North, south, east – no matter what direction Pennsylvanians turn their heads, they’re surrounded by the same-sex marriage debate. Everywhere, that is, except Pennsylvania. What’s the deal?
A few weeks ago I attended a meeting of the minds among GLBT student leaders across the state, all of whom were dead-set on creating discussion and pushing progress in a state that, while advancing some issues, remains stagnant on others. The dialogue included points-of-view on safe schools legislation, the ability – or lack thereof – of gay men to donate blood and a focus on preventing further suicides (see: Eric James Borges, most recent gay teen suicide). Certainly, these are all pressing issues that face the GLBT community and require attention, but one conversation amidst it all struck me as a bit odd and frankly, absurd.
That would be the notion that same-sex marriage is a non-issue in the community or, at the very least, less-important of an issue than its innumerable companion conflicts at hand. I’m not here to say that marriage is in fact inherently more important in a practical sense than other GLBT issues, but tactically, there seems to be a general misunderstanding among some of what same-sex marriage actually represents in the GLBT community.
Whether you plan on getting married or plan on being a cat lady for all of eternity, same-sex marriage symbolically embodies the “head of the dragon” in the movement’s fight for equality. Same-sex marriage, it seems, is for better or worse less about the official union of couples, and more about the invaluable role it plays in politics.
Up to this point, the general public has played witness to several noteworthy benchmark achievements in the movement: The repeal of “don’t ask, don’t tell,” President Barack Obama’s call to stop defending the Defense of Marriage Act in courts and a pleasantly surprising surge of support from the public in the past decade for basic but essential GLBT rights.
And though these have all played their own significant political role, nothing creates a more captivating news headline than the addition of another state in the union legalizing same-sex marriage. Why? Because it demonstrates to the remaining skeptics in America that GLBT people are just that: people.
On the surface, GLBT marriage may not hold the moral weight of saving a gay teenager’s life, but it does serve as a means to an end.
For decades, same-sex marriage has been a carrot held on a stick, with the GLBT community being the able-minded and able-bodied horse that – while successfully jumping high enough to nibble chunks off the end of the carrot – has never been able to completely yank it off of the stick. Marriage somehow manages to represent both the chunks and the whole, acting as the bites against the anti-marriage establishment and simultaneously holding the potential to end the entire movement.
Perhaps, if we were to dive back a few decades and alter the mainstream message of the GLBT movement, this would not be the case. However, as things currently stand, marriage is what the average Joe views as the ultimate achievement for GLBT people. Simply put, if you accomplish marriage rights, the rest of the community’s restrictions will follow in being lifted.

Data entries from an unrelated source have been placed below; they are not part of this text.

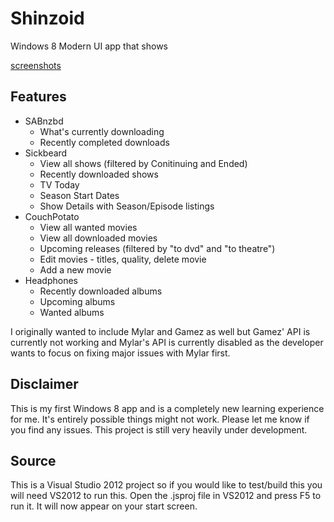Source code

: Shinzoid
====

Windows 8 Modern UI app that shows 

[screenshots](http://imgur.com/a/tr956)

## Features

* SABnzbd
	* What's currently downloading
	* Recently completed downloads
* Sickbeard
	* View all shows (filtered by Conitinuing and Ended)
	* Recently downloaded shows
	* TV Today
	* Season Start Dates
	* Show Details with Season/Episode listings
* CouchPotato
	* View all wanted movies
	* View all downloaded movies
	* Upcoming releases (filtered by "to dvd" and "to theatre")
	* Edit movies - titles, quality, delete movie
	* Add a new movie
* Headphones
	* Recently downloaded albums
	* Upcoming albums
	* Wanted albums

I originally wanted to include Mylar and Gamez as well but Gamez' API is currently not working and Mylar's API is currently disabled as the developer wants to focus on fixing major issues with Mylar first. 

## Disclaimer

This is my first Windows 8 app and is a completely new learning experience for me. It's entirely possible things might not work. Please let me know if you find any issues.
This project is still very heavily under development.

## Source

This is a Visual Studio 2012 project so if you would like to test/build this you will need VS2012 to run this. Open the .jsproj file in VS2012 and press F5 to run it. It will now appear on your start screen. 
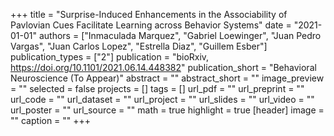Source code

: +++
title = "Surprise-Induced Enhancements in the Associability of Pavlovian Cues Facilitate Learning across Behavior Systems"
date = "2021-01-01"
authors = ["Inmaculada Marquez", "Gabriel Loewinger", "Juan Pedro Vargas", "Juan Carlos Lopez", "Estrella Diaz", "Guillem Esber"]
publication_types = ["2"]
publication = "bioRxiv, https://doi.org/10.1101/2021.06.14.448382"
publication_short = "Behavioral Neuroscience (To Appear)"
abstract = ""
abstract_short = ""
image_preview = ""
selected = false
projects = []
tags = []
url_pdf = ""
url_preprint = ""
url_code = ""
url_dataset = ""
url_project = ""
url_slides = ""
url_video = ""
url_poster = ""
url_source = ""
math = true
highlight = true
[header]
image = ""
caption = ""
+++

This is why I continue to be baffled by Pennsylvania’s unwillingness to confront the subject of same-sex marriage, as if it’s a Thanksgiving dinner conversation no one wants to have. This becomes especially frustrating as our neighbors to the right push through promising same-sex marriage legislation and our friends below the Mason-Dixon Line introduce legislation carefully crafted to push marriage into the realm of possibility for the first time in a Southern state. New York, of course, needs no explanation. And for the sake of this column, we’ll pretend Ohio doesn’t exist.
Whatever form marriage equality eventually comes in, it has firmly solidified its role as the leading issue in the GLBT activist movement, and – from my standpoint – the sooner this is recognized by all, the sooner the fight for full equality will end. If the community is going to stand behind a message, there is no better one than that which presents the public with the realities of GLBT life: the presentation of two committed individuals with nothing but hopes of a simple and fair shot at tackling life with their loved one.